Reform is Feasible for Russia

PARIS: Who lost Russia? Who is responsible for Russia's economic meltdown since 1990? Are bumbling politicians guilty, or grasping oligarches, corrupt apparatchiks, the mafia, or the IMF? Accusations and finger pointing abounds, but the facts remain obscure. Ordinary Russians throw up their hands thinking everyone with power is tainted. A new study by the consultants McKinsey, however, sheds some light on this question and moves the debate forward.

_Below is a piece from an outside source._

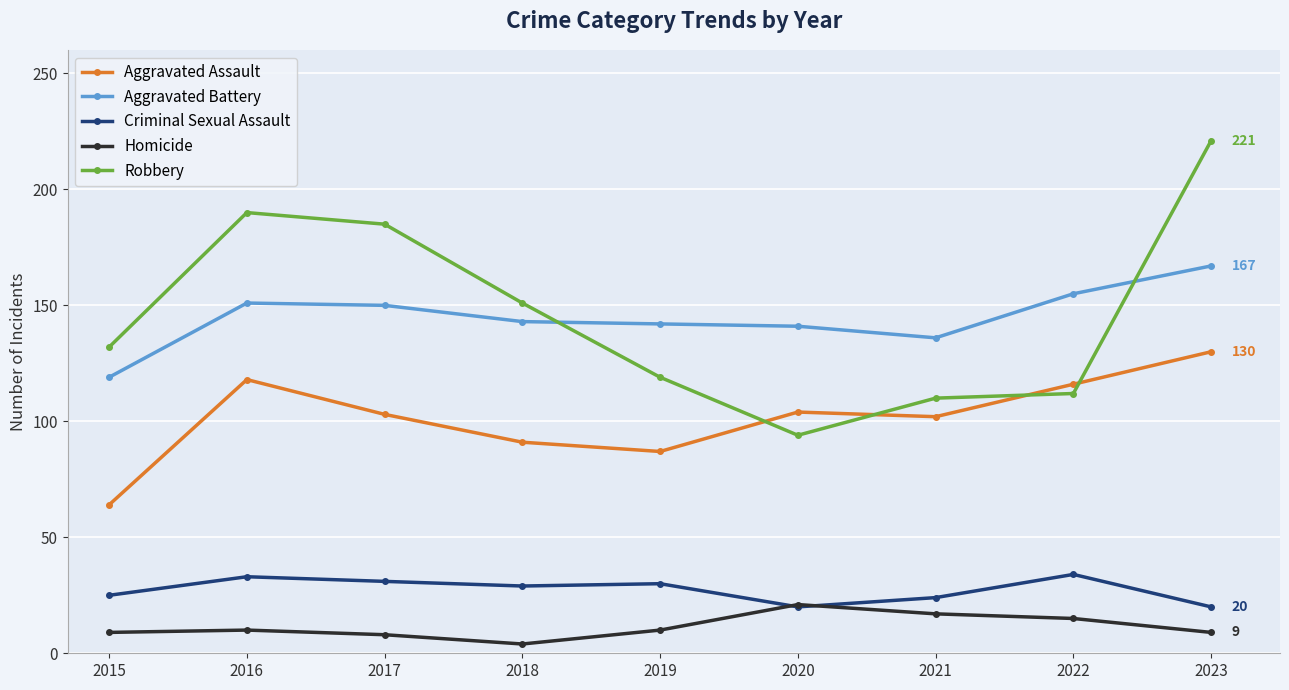

The Robbery series shows 132 at 2015. True or false?

True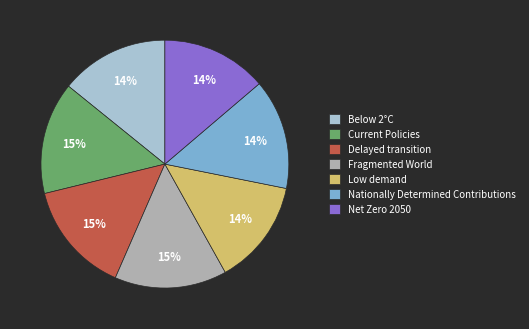

To the nearest percent, what portion does Fragmented World represent?

15%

The goal of the study (which is available at www.mckinsey.com) was simple: to study, in detail, how ten key economic sectors are faring. The conclusions are equally simple: in all sectors, average productivity is only at 19% of levels prevailing in the United States. The cause of this very weak productivity is the same for all sectors: Russia's complex system of disguised subsidies, heavy regulations and price distortions protects state owned firms, whose productivity is abysmal, and hinders the development of new firms, whose productivity is a lot higher.

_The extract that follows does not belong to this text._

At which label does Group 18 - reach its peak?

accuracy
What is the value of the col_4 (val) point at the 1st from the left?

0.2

The study of each of these sectors allows for a better understanding of the nature of the system of subsidies. At times, the rules of the game are transparent and still the established and incompetent triumph. In the construction sector, for example, when bids are solicited publically and therefore should be open to all, contracts simply go to the old, established firms. Others have to fight endlessly in order to obtain their construction permit from a myriad of government authorities, or clarify their property rights to the land they wish to build on.